文書の抜粋 →
日本共産党 最近おかしくないですか

安倍政権との共存が居心地がいいと判断し始めている


 平成27(2015)年3月11日

 
 この文書は、討論の広場に3月6日に投稿された弥生さんの文書に対する返戻ですが多くの方にできれば読んで欲しい内容でもあります。

投稿ありがとうございます。
 
 共産党の方針転換がいつどのような形で行われたのかは、私も正確には把握していません。相当長い空白があります。
 私が在籍していた頃は2本足の活動を唱え、大衆運動と機関紙拡大を2本足の活動と言っていましたが、その当時でも地区の幹部の指導は、機関紙拡大一本でした。それは地区幹部に大衆運動を指導する力量が無いからだと私は理解してきました。
 しかし、最近の動きは、地区幹部(中間管理職)の問題ではなく、党全体が大衆運動から手を引いていっているような気がします。全ての価値観が選挙で勝利するに集約され、その勝利を獲得する保証は赤旗の拡大だと論理づけてしまいました。そのため毎日が拡大月間になってしまいました。昔は大衆活動を行い、成果を上げてきているのだから、その人たちを組織していこうという論理でしたが、今は運動の成果として、赤旗拡大を行うというような論理は完全に否定され、赤旗拡大は運動と関係なく、独自に系統的にやるものに変わってきています。

与えられたデータ →

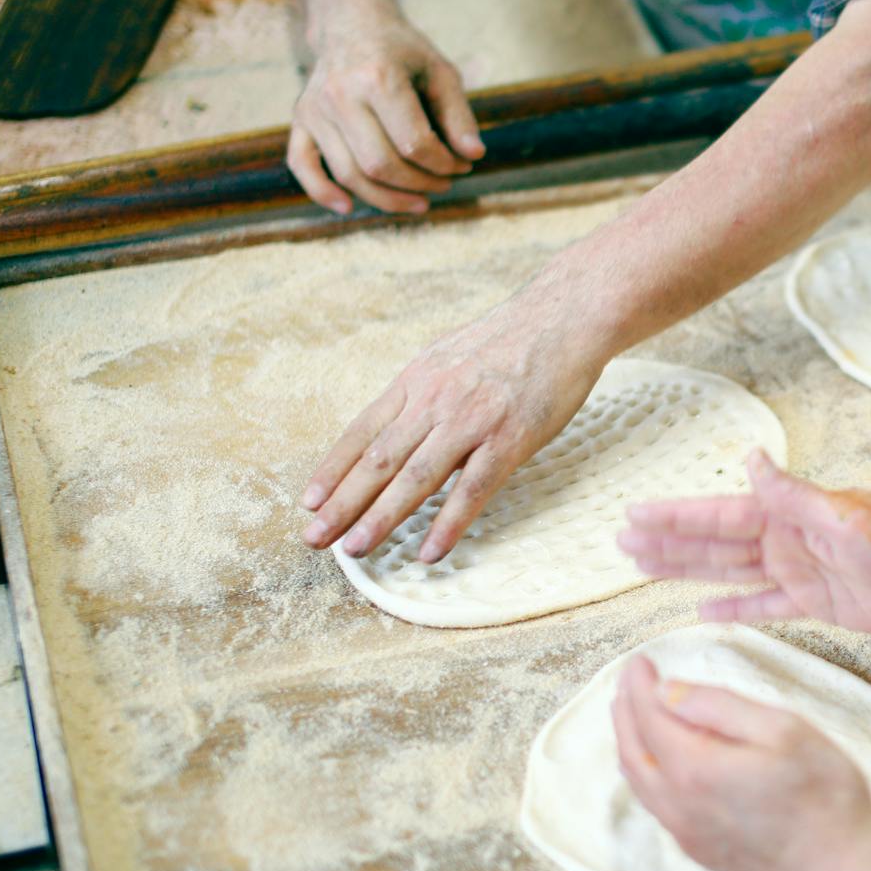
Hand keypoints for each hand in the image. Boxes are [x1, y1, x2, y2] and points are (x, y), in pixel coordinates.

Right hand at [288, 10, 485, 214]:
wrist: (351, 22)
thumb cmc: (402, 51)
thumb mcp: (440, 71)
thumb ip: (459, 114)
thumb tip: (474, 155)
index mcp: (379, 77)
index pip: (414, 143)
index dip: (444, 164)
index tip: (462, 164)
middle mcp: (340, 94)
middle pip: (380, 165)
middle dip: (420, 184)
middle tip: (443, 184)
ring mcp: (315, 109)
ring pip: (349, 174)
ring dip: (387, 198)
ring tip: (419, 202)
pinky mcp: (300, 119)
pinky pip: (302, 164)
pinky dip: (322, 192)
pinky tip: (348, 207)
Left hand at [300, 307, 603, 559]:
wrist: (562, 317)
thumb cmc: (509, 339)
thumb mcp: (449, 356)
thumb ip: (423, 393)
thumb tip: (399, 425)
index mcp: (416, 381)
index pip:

--

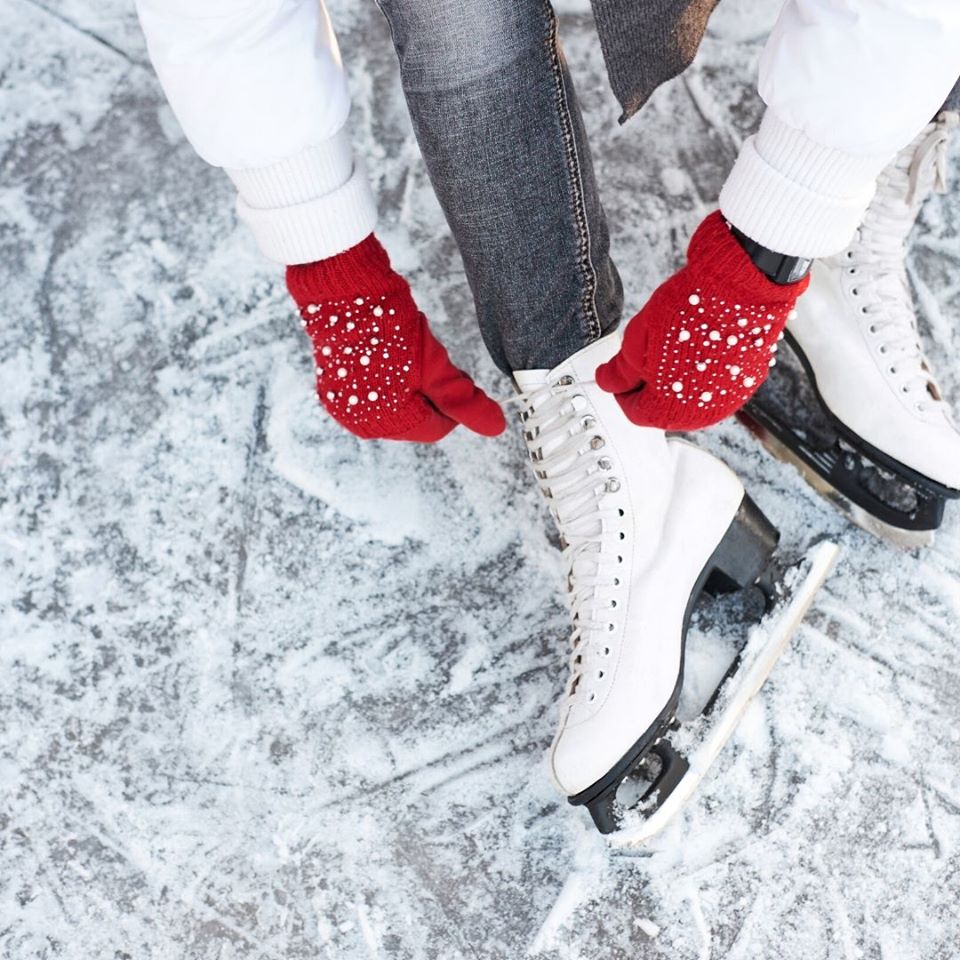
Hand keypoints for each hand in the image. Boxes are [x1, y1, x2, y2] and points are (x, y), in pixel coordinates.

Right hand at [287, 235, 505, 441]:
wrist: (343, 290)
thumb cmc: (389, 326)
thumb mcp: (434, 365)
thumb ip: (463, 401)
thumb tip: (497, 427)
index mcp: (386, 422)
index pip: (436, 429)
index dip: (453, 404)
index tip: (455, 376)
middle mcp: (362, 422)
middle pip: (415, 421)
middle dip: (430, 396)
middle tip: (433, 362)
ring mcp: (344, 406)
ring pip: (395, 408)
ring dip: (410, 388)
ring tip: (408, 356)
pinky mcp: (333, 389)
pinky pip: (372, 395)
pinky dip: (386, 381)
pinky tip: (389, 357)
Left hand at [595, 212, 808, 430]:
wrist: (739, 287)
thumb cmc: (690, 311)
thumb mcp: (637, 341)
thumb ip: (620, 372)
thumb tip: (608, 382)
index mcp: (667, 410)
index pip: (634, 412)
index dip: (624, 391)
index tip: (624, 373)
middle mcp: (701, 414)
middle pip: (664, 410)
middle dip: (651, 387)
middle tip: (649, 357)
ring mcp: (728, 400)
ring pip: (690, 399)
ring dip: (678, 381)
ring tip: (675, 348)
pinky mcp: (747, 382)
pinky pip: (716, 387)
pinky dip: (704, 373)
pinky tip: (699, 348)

...

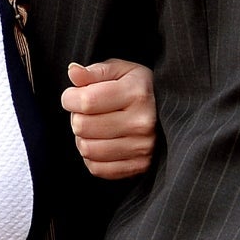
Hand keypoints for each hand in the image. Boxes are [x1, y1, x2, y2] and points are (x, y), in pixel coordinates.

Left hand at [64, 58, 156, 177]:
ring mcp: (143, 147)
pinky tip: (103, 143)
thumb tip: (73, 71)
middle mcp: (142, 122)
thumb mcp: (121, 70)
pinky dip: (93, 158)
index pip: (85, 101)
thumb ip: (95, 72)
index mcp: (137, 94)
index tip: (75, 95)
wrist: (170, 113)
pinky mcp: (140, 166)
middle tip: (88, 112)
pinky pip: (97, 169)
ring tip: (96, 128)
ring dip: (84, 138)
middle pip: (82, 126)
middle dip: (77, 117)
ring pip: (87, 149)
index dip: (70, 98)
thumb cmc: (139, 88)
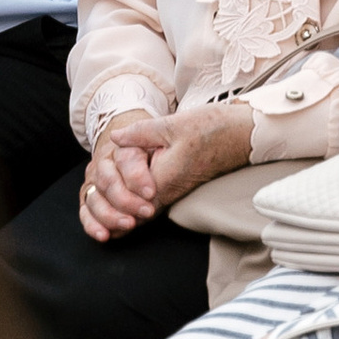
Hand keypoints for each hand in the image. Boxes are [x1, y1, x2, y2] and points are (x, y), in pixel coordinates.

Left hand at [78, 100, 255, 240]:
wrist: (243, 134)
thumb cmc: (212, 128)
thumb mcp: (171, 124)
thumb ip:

課題 →
- 1) 日本共産党についての文章では、毎日が拡大月間になってしまったのはなぜだと書かれていますか。1〜3文で説明してください。
- 2) 日本共産党についての文章を、最後の文のあとから引き継いで書き進めてください。
データの行は、ここでは使いません。

解答 →
- 1) 党の全ての価値観が選挙で勝利することに集約され、その勝利を得る保証は赤旗の拡大だと論理づけられたからです。

- 2)
 共産党員が、様々な分野で国民の利益を擁護して闘うことが、党内では評価されず、赤旗を拡大したり、選挙で票をたくさん読んでくるものが評価される時代になってきました。私はどのような活動が評価されるかに別にこだわっているのではありません。ただ。共産党の力の源泉は大衆とともに闘う中にあると思っています。赤旗が増えた、選挙の票が増えたというような形で党建設が進んだというような理解では、一時的な躍進が勝ち取れても、必ず共産党は衰弱します。共産党は選挙で多数を獲得して国政を担って初めて値打ちを発揮する政党ではありません。いつの時でも国民とともに戦い、国民の要求実現に奮闘するのが共産党です。
 この基本原則の確認を求めているだけです。しかし、共産党は赤旗の拡大と選挙の票読みだけで党の躍進を図ろうと躍起になっています。このことが如何に間違っているかは、共産党員の目をみればわかります。現在の共産党員は義務感だけで頑張っています。頑張ってはいますが、目は輝いていません。みんな疲れた表情をしています。
 自分の部隊の士気が高いか、それとも低いかの判断すらされず、上からの方針を機械的に下ろし、あとは詰回していく、このようなブラック企業のような集団になっています。

 共産党員の士気がなぜ上がらないのか、そこには大義(正義)がないからです、国民と共に戦っていないからです。だから確信が持てないからです。なぜ確信が持てないのか、それは共産党の党是である、「万国の労働者 被抑圧民族の団結」という共産党の誇るべき大義を投げ出してしまったからです。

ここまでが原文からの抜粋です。